In addition, the adjustment screw 7 is supported by the cover 5 so that the tension of the tension spring 4 can be adjusted appropriately as it rotates. Other suitable means may be used to support the other end of the spring 4 and to adjust the tension. When soldering using a split soldering apparatus having the above structure, molten solder is caused to flow upward through the tetrahedron B by a pump (not shown). After the molten solder has passed through the flow shaft 3, as it flows out of the ejection opening C, a lot of harmonics are generated in the classification of the solder flowing from the molten nozzle A by the vertical vibration of the flow shaft 3.

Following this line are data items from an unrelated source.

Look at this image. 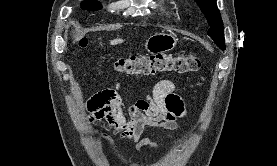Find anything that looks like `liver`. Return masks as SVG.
<instances>
[{"label": "liver", "instance_id": "obj_1", "mask_svg": "<svg viewBox=\"0 0 277 166\" xmlns=\"http://www.w3.org/2000/svg\"><path fill=\"white\" fill-rule=\"evenodd\" d=\"M122 42H123L122 39H114V40L110 41V44L111 45H117V44L122 43Z\"/></svg>", "mask_w": 277, "mask_h": 166}]
</instances>
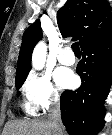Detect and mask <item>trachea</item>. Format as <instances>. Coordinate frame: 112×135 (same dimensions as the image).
Masks as SVG:
<instances>
[{
	"mask_svg": "<svg viewBox=\"0 0 112 135\" xmlns=\"http://www.w3.org/2000/svg\"><path fill=\"white\" fill-rule=\"evenodd\" d=\"M71 47H72L73 52L76 55H81V51H80V47H79L78 42L73 43Z\"/></svg>",
	"mask_w": 112,
	"mask_h": 135,
	"instance_id": "trachea-1",
	"label": "trachea"
}]
</instances>
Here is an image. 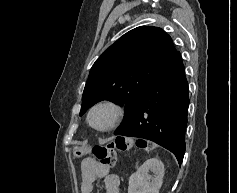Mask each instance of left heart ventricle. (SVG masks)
<instances>
[{"instance_id":"obj_1","label":"left heart ventricle","mask_w":237,"mask_h":193,"mask_svg":"<svg viewBox=\"0 0 237 193\" xmlns=\"http://www.w3.org/2000/svg\"><path fill=\"white\" fill-rule=\"evenodd\" d=\"M110 119H111L110 111L106 109H100L94 113L92 117V122L94 123L95 126L103 127L106 124H108Z\"/></svg>"}]
</instances>
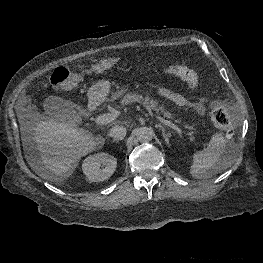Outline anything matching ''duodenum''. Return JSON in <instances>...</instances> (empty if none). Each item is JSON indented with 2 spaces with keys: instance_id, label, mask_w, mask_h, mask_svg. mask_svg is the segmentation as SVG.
I'll return each instance as SVG.
<instances>
[{
  "instance_id": "obj_1",
  "label": "duodenum",
  "mask_w": 263,
  "mask_h": 263,
  "mask_svg": "<svg viewBox=\"0 0 263 263\" xmlns=\"http://www.w3.org/2000/svg\"><path fill=\"white\" fill-rule=\"evenodd\" d=\"M88 107H89V110H90V111H94V110L96 109V107H97L96 101H95V100H91V101L89 102Z\"/></svg>"
}]
</instances>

In addition, since the magnitude of the wave applied to the solder classification can be changed by the strength of the vertical vibration of the flow shaft 3 at the time of soldering, the tension supporting the flow shaft 3 in accordance with the type of the printed circuit board to be soldered. The magnitude of the wave can be adjusted by adjusting the tension of the spring 4. During soldering, the position of the flow shaft 3 in the nozzle width direction should be as constant as possible. That is, when using a stopper as mentioned later, the width direction movement of the shaft 3 can be made as small as possible.

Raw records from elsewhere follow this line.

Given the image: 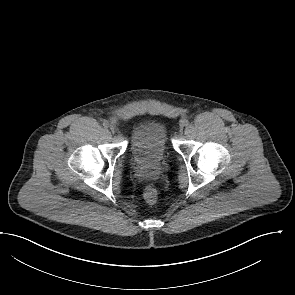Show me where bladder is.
Returning a JSON list of instances; mask_svg holds the SVG:
<instances>
[{
	"instance_id": "bladder-1",
	"label": "bladder",
	"mask_w": 295,
	"mask_h": 295,
	"mask_svg": "<svg viewBox=\"0 0 295 295\" xmlns=\"http://www.w3.org/2000/svg\"><path fill=\"white\" fill-rule=\"evenodd\" d=\"M168 128L157 118H147L138 124L129 137V150L138 165L161 162L167 152Z\"/></svg>"
}]
</instances>
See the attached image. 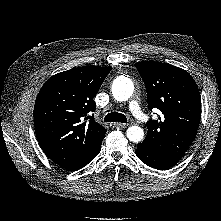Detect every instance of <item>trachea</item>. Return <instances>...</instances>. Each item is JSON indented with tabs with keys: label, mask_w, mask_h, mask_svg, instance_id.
<instances>
[{
	"label": "trachea",
	"mask_w": 221,
	"mask_h": 221,
	"mask_svg": "<svg viewBox=\"0 0 221 221\" xmlns=\"http://www.w3.org/2000/svg\"><path fill=\"white\" fill-rule=\"evenodd\" d=\"M105 122H120V123H127V118L124 114L117 113V112H111L108 113L105 118Z\"/></svg>",
	"instance_id": "3493384b"
}]
</instances>
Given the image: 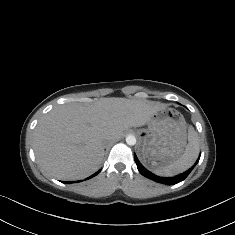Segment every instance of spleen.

Most of the fractional solder exits the jet port C and flows out in the axial direction of the nozzle A, but a part flows out from the through-hole 6 of the end plate 2 and flows downward into the molten solder bath (not shown). . Since the cover 5 of the supporting means is configured so that the molten solder does not clog therein, there is almost no chance of the molten solder coming into contact with the spring 4. Therefore, the damage by the solder of the spring 4 becomes extremely small.

The shape of the flow shaft 3 of the present invention is not limited to a rod-shaped circular cross section, and may have a plate shape, a square shape, and other suitable shapes. The specific shape is sufficient to vibrate up and down by the classification of the molten solder and to provide a kind of low ring to the classification, and is not limited to a specific one.

In a third embodiment, another embodiment of the invention is shown which uses another mechanism to support the end of the flow shaft 3. As shown in the figure, a through hole 6 'is formed in the end of the end plate 2 and the end wall of the cover 5 formed on the outer surface of the end plate 2. The flow shaft 3 is disposed through these through holes 6 ', and the stopper 8 is fixed to both ends of the flow shaft 3 to restrict the longitudinal movement of the flow shaft 3, thereby limiting the flow shaft 3 ) Is prevented from escaping from the nozzle (A). The stopper 8 can be screwed to the end of the shaft 3 in the form of a screw. In this case, the head of the screw is larger than the width of the hole 6 'provided in the end wall of the cover 5.

However, the arrangement position of the flow shaft 3 in the flow of the molten solder is not particularly limited as described above, but in order to promote its up and down vibration, it is preferable to arrange it in the non-uniform region. Therefore, in another embodiment of the present invention, the flow shaft 3 is installed at a position biased to one side from the center of the jet port C, and since the strength of the jet flow is different in the front and rear surfaces of the flow shaft 3, Horizontal vibrations are also generated, which complicates the operation of the harmonics applied to the fractional soldering.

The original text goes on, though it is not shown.